Who would have thought that I would be spending a sunny Easter afternoon washing oranges in a bowl of soapy water? I had never washed an orange before: nor, I now realise, had I ever washed my hands. That is to say, I had never washed them long enough to raise a proper lather.

If cleanliness really is next to godliness, R and I must be getting nearer each day.   And Anna, my lovely cleaning lady, some of whose requirements I picture below, must be approaching sainthood. But what was I to do with all these outlandish preparations now that she was in self-isolation too, and we had to clean the house ourselves?

After reading and re-reading the instructions on each container, I felt quite faint and – being unable to make any of the sprays spray – gave up.  We now clean the house the way we always did – with duster, damp cloth and cream cleanser.  The only innovation, since reading a really scary piece in The New Scientist, is to pour bleach down the loo.

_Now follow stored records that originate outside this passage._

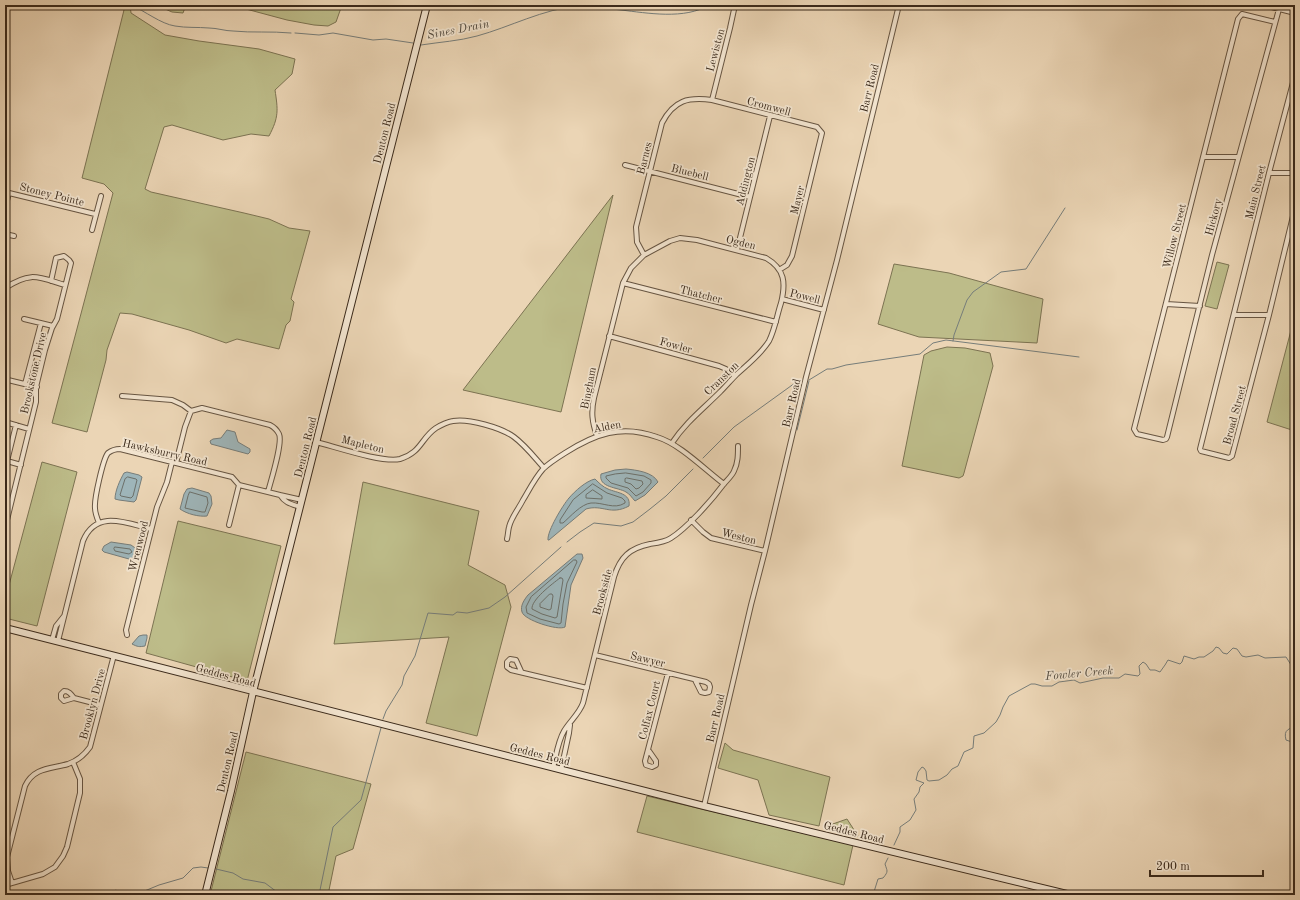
<svg xmlns="http://www.w3.org/2000/svg" width="1300" height="900" viewBox="0 0 1300 900" font-family="'Old Standard TT',serif">
  <style>
    .green { fill: #bdbc89; stroke: #7c7352 }
    .water { fill: #9eb5b9; stroke: #767d7a }
    .lines { fill: none; stroke-linecap: round; stroke-linejoin: round }
    .shore { stroke: #6c706a; stroke-width: 1 }
    .stream { stroke: #767d7a; stroke-width: 1 }
    .street-casing { stroke: #675542; stroke-width: 6 }
    .secondary-casing { stroke: #3b2a1b; stroke-width: 8 }
    .street { stroke: #f2e4cf; stroke-width: 4 }
    .secondary { stroke: #f2e4cf; stroke-width: 6 }
    .labels { text-anchor: middle; stroke-width: 3.5; stroke-linejoin: round; paint-order: stroke }
    .street-label { font-size: 11px; fill: #3b2a1b; stroke: #f2e4cf }
    .water-label { font-size: 12px; font-style: italic; fill: #544d42; stroke: #f2e4cf }
  </style>
  <rect width="100%" height="100%" fill="#ebd5b5"/>
  <filter id="stains"><feTurbulence type="fractalNoise" baseFrequency=".005" numOctaves="4"/><feColorMatrix values="0 0 0 0 .2 0 0 0 0 .09 0 0 0 0 .02 0 0 0 .5 -.17"/></filter>
  <radialGradient id="worn" r=".72"><stop offset=".6" stop-color="#630" stop-opacity="0"/><stop offset="1" stop-color="#630" stop-opacity=".3"/></radialGradient>
  <!-- green -->
  <path class="green" d="M115,5H130L131,13L165,35L199,41L259,49L295,59L292,74L275,90C278,110 279,117 269,136L251,134L223,140L172,125L164,127L145,189L151,192L244,213L269,219L289,228L310,231L291,299L294,302L290,321L286,325L279,349L237,339L226,343L189,330L132,314L120,313L107,350L106,360L87,432L52,423L113,193L104,184L82,178L124,10Z
    M156,5H186L183,13L172,12Z
    M231,5H342L336,22L328,26L314,25L287,20Z
    M613,195L561,412L463,390Z
    M1217,262L1229,265L1217,309L1205,306Z
    M894,264L949,273L1043,299L1037,343L919,337L878,324Z
    M1295,315V431L1267,422Z
    M947,347L965,348L990,353L993,366L964,473L963,476L959,478L902,466L924,355L931,351Z
    M42,462L77,472L37,626L5,618V600Z
    M363,482L479,511L468,565L505,585L511,607L477,736L426,723L449,637L334,644Z
    M178,521L281,546L247,681L146,653Z
    M725,743L733,750L830,777L819,826L769,815L758,780L718,768Z
    M246,752L371,784L353,849L336,856L328,895H210Z
    M647,796L853,845L844,885L637,832Z
    M847,819L858,836L826,829L827,826Z"/>
  <!-- water -->
  <path class="water" d="M227,430L235,432L238,442L250,449V452L248,454L211,444L210,441L213,439L221,438Z
    M626,469C636,470 653,472 658,482L645,495L635,501C632,498 630,494 626,492C618,487 598,488 601,474L615,470Z
    M127,472L139,475L142,477L136,500L134,502L119,500L115,499C115,491 120,480 124,473Z
    M595,479C599,483 603,487 608,489C617,493 631,493 629,506C610,516 603,504 586,509L549,540H548C547,531 563,505 569,498C575,491 586,481 595,479Z
    M192,488L209,493L211,496L212,504L207,516C199,517 187,514 180,509L184,494L187,489Z
    M111,542L131,545L138,550L133,558L129,559L104,552L102,550L104,546Z
    M577,554H582L583,558L571,585L565,627C558,631 524,620 522,612C520,606 524,600 528,595Z
    M143,635H147V638L145,646C139,647 138,647 132,644L139,636Z"/>
  <g class="lines">
    <!-- shore -->
    <path class="shore" d="M626,473L644,476L651,480V483L643,492L636,496L628,488L611,483L606,478V476L615,474Z
      M128,477L136,479L137,480L133,496L131,498L121,496L120,495L125,479Z
      M627,478L642,481L643,484L639,488L636,489L631,484L625,482V479Z
      M593,484L607,493L622,498L625,501V503C614,510 603,502 591,503C581,504 570,517 563,523H560V520L573,500Z
      M593,490L602,496V499L586,498V495Z
      M190,492L207,497L208,503L205,512H202L185,508L188,496Z
      M115,547L130,549L132,552L129,554L115,551L114,549Z
      M574,560H576L577,562L567,583L563,604L561,623L559,624L540,619L527,613L526,607L531,597Z
      M560,578H562L563,580L557,617L555,618L542,614L532,609C531,600 552,584 560,578Z
      M550,594H552L553,596L551,609L549,610L540,607V604Z"/>
    <!-- stream -->
    <path class="stream" d="M131,5C145,11 161,24 175,26C186,28 198,27 209,28C217,28 225,31 233,31C252,33 271,31 291,33
      M295,33L319,35L333,33L373,40L386,39L413,43
      M421,45C440,42 459,41 477,36C510,27 543,9 578,6C592,8 607,8 621,10C647,13 685,20 709,5
      M953,341L954,335L967,300L973,292L1001,272L1026,269L1065,208
      M809,380L827,369H832L846,365L920,354L933,343L946,340L1079,357
      M797,430L809,381
      M703,458L734,427L795,383
      M567,542L580,532L594,523L621,526L633,522L650,509L666,496L693,469
      M383,719L386,711L402,685L404,676L415,656L428,613L453,615L457,612L467,613L489,608L505,597L561,547
      M1295,724C1290,731 1283,728 1286,740L1295,743
      M894,845L900,832V827L910,820L916,810L914,799L919,792L920,787L924,783L916,780L918,772L922,767L924,768L926,771L927,780L929,781L939,780L947,775L952,769L958,766L964,752L973,748L974,736L984,733L996,722L1000,715L1003,707L1009,696L1031,684H1035L1042,686H1052L1059,682L1074,680L1080,683L1103,678H1119L1125,674L1138,676L1140,674L1139,666L1143,662L1146,664L1150,670H1155L1160,672L1165,665L1168,660L1180,664L1182,662L1184,656L1194,659L1199,657H1204L1213,651L1216,647L1219,648L1223,653L1227,654L1233,648L1237,649L1242,656L1246,657L1258,655L1265,658L1286,657L1295,671
      M216,869L233,873L243,879L265,883L281,895
      M107,895L116,890L122,895
      M135,895L159,885L183,878L193,868L201,867L208,868
      M319,895L333,827L361,800L381,728
      M873,895L878,879L883,878C889,871 887,871 885,864L888,858"/>
    <!-- street casing -->
    <g class="street-casing">
      <path id="street" d="M1263,5L1295,13
        M1275,22L1242,14L1238,19L1134,429L1137,434L1163,440L1166,439L1167,437L1212,255L1279,9
        M1295,75L1269,173L1200,449L1201,451L1229,458L1232,456L1269,315L1295,208
        M712,100L730,28L735,5
        M1203,157H1238
        M625,165L750,197
        M1269,173H1295
        M5,192L95,214
        M5,208L9,193
        M92,230L101,196
        M5,234L14,236
        M737,250L770,116
        M644,255L637,242L636,227L662,123C674,100 688,97 712,100L817,127L822,133L792,256L787,265L779,270
        M623,283L776,322
        M5,288C31,271 38,277 65,285
        M782,299L824,310
        M1166,304L1200,306
        M1234,315H1269
        M24,319L53,326
        M609,336L719,366L726,369L735,376
        M8,380L37,387
        M25,384L41,323
        M122,396L172,400L183,405L191,411L202,408L270,425C274,427 277,430 279,434C283,443 271,480 268,492
        M5,422L29,429
        M16,425L7,461L21,465
        M597,436C592,422 591,412 594,398L623,283L631,268L644,255L670,241L680,238L697,240L766,258C785,269 786,283 781,303C777,315 775,329 769,341C761,354 748,364 737,374C731,380 726,386 720,392C703,409 685,423 672,443
        M316,442C336,447 382,463 400,459C421,453 421,438 436,428C441,425 447,422 453,421C468,418 502,428 514,437C525,445 535,458 544,468
        M176,463L185,427L191,411
        M239,485L280,495
        M300,507C291,504 285,503 280,495L302,500
        M691,520L703,532L711,538L765,551
        M99,523C97,518 95,513 95,508C94,499 103,459 108,453C112,450 116,449 120,449L232,477L239,485L229,525
        M5,528L36,402V387L45,350L52,328L57,319L71,263L69,260L64,256L56,258L51,281
        M507,539C508,535 508,531 509,527C511,518 519,508 523,500C529,490 535,478 543,469C549,463 557,458 565,453C595,434 621,424 657,437C680,444 704,469 724,484
        M127,635L126,630L157,507L167,482L172,462
        M52,640L56,626L64,616
        M58,641L83,541C96,509 126,523 151,529
        M595,655L706,682L709,684L710,687L709,692L705,693L701,692L695,680
        M521,671L516,660L510,659L507,662V667L511,670L587,688
        M74,698C71,694 69,691 64,691L61,694V698L64,701L74,698L101,705
        M649,751L656,761V765L652,767L646,765L645,761L668,673
        M553,768C556,756 558,741 564,731C570,721 579,714 583,703L614,577C620,557 630,548 650,544C657,543 665,542 671,538C687,528 711,501 723,485C727,480 732,476 734,471C738,463 738,455 738,446
        M561,770L569,733L570,725
        M704,806L751,605L765,551L806,377L837,260L899,5
        M12,883L8,871L7,857L25,786C34,767 51,769 68,764C77,761 85,754 90,747L114,655
        M5,885L43,874L55,867L63,856L67,847L80,793V779L73,762"/>
    </g>
    <!-- secondary casing -->
    <g class="secondary-casing">
      <path id="secondary" d="M5,628L704,806L1071,895
        M205,895L231,791L253,692L427,5"/>
    </g>
    <!-- street -->
    <use href="#street" class="street"/>
    <!-- secondary -->
    <use href="#secondary" class="secondary"/>
  </g>
  <g class="labels">
    <!-- street labels -->
    <g class="street-label">
      <text transform="translate(715 50) rotate(-75)" y="4">Lewiston</text>
      <text transform="translate(869 88) rotate(-76)" y="4">Barr Road</text>
      <text transform="translate(769 106) rotate(15)" y="4">Cromwell</text>
      <text transform="translate(384 133) rotate(-76)" y="4">Denton Road</text>
      <text transform="translate(644 158) rotate(-76)" y="4">Barnes</text>
      <text transform="translate(690 172) rotate(14)" y="4">Bluebell</text>
      <text transform="translate(745 181) rotate(-76)" y="4">Addington</text>
      <text transform="translate(1255 192) rotate(-76)" y="4">Main Street</text>
      <text transform="translate(52 194) rotate(14)" y="4">Stoney Pointe</text>
      <text transform="translate(797 200) rotate(-76)" y="4">Mayer</text>
      <text transform="translate(1213 217) rotate(-75)" y="4">Hickory</text>
      <text transform="translate(1174 236) rotate(-76)" y="4">Willow Street</text>
      <text transform="translate(741 242) rotate(14)" y="4">Ogden</text>
      <text transform="translate(701 294) rotate(14)" y="4">Thatcher</text>
      <text transform="translate(805 296) rotate(14)" y="4">Powell</text>
      <text transform="translate(676 345) rotate(15)" y="4">Fowler</text>
      <text transform="translate(33 373) rotate(-77)" y="4">Brookstone Drive</text>
      <text transform="translate(721 378) rotate(-44)" y="4">Cranston</text>
      <text transform="translate(588 388) rotate(-79)" y="4">Bingham</text>
      <text transform="translate(791 403) rotate(-77)" y="4">Barr Road</text>
      <text transform="translate(1234 415) rotate(-75)" y="4">Broad Street</text>
      <text transform="translate(607 426) rotate(-11)" y="4">Alden</text>
      <text transform="translate(363 444) rotate(14)" y="4">Mapleton</text>
      <text transform="translate(305 447) rotate(-76)" y="4">Denton Road</text>
      <text transform="translate(165 452) rotate(13)" y="4">Hawksburry Road</text>
      <text transform="translate(739 536) rotate(14)" y="4">Weston</text>
      <text transform="translate(138 546) rotate(-76)" y="4">Wrenwood</text>
      <text transform="translate(602 592) rotate(-75)" y="4">Brookside</text>
      <text transform="translate(648 659) rotate(14)" y="4">Sawyer</text>
      <text transform="translate(226 675) rotate(15)" y="4">Geddes Road</text>
      <text transform="translate(92 704) rotate(-75)" y="4">Brooklyn Drive</text>
      <text transform="translate(649 710) rotate(-76)" y="4">Colfax Court</text>
      <text transform="translate(715 718) rotate(-77)" y="4">Barr Road</text>
      <text transform="translate(540 754) rotate(14)" y="4">Geddes Road</text>
      <text transform="translate(227 762) rotate(-77)" y="4">Denton Road</text>
      <text transform="translate(854 832) rotate(14)" y="4">Geddes Road</text>
    </g>
    <!-- water labels -->
    <g class="water-label">
      <text transform="translate(458 29) rotate(-11)" y="4">Sines Drain</text>
      <text transform="translate(1079 673) rotate(-5)" y="4">Fowler Creek</text>
    </g>
  </g>
  <!-- margin -->
  <rect width="1300" height="900" fill="none" stroke="#ebd5b5" stroke-width="20"/>
  <rect x="6" y="6" width="1288" height="888" fill="none" stroke="#3b2a1b" stroke-width="2"/>
  <rect x="10" y="10" width="1280" height="880" fill="none" stroke="#3b2a1b"/>
  <!-- scale -->
  <path d="M1150 870v6h113v-6" fill="none" stroke="#3b2a1b" stroke-width="2"/>
  <text x="1156" y="870" font-size="12" fill="#3b2a1b" stroke="#f2e4cf" stroke-width="3" paint-order="stroke">200 m</text>
  <rect width="100%" height="100%" filter="url(#stains)"/>
  <rect width="100%" height="100%" fill="url(#worn)"/>
</svg>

How, I have been wondering, did my mother cope in the war?  She had never had to cook or clean before and, more at home in Russian than English, wouldn’t have been able to read the labels on whatever cleaning products she found in the little Yorkshire town where we were living, not far from the hillside beneath which the Lancaster bombers were being built, and towards which my engineer father set out every morning.

One way or another, my mother learnt to cook and clean and  mend and she, who had always loved Alsatians, adopted two stray kittens (Flicka and Poika) who I remember getting in the way when she was bottling eggs in the barrel which had been their plaything.

There was, as I have just told my eleven-year-old grandson, captive in Brooklyn as we are in London, plenty to be frightened of in the war but, even as I write these meant-to-be comforting words – after all, here I still am – I think, to myself, this is DIFFERENT.  We were afraid of bombs, but not of letters and parcels . . . 

Now, every letter that drops onto the doormat, every package left on the doorstep presents a death threat.  A pretty pass indeed, when we find ourselves fearful of inanimate things.

Oh, for the days when, in spite of there being a war going on, we played Pass the Parcel, and packages meant presents, and I didn’t  have to leave my beloved Tiny Tots and Chicks Own on the doormat overnight, or bake them in the oven to make them safe to touch.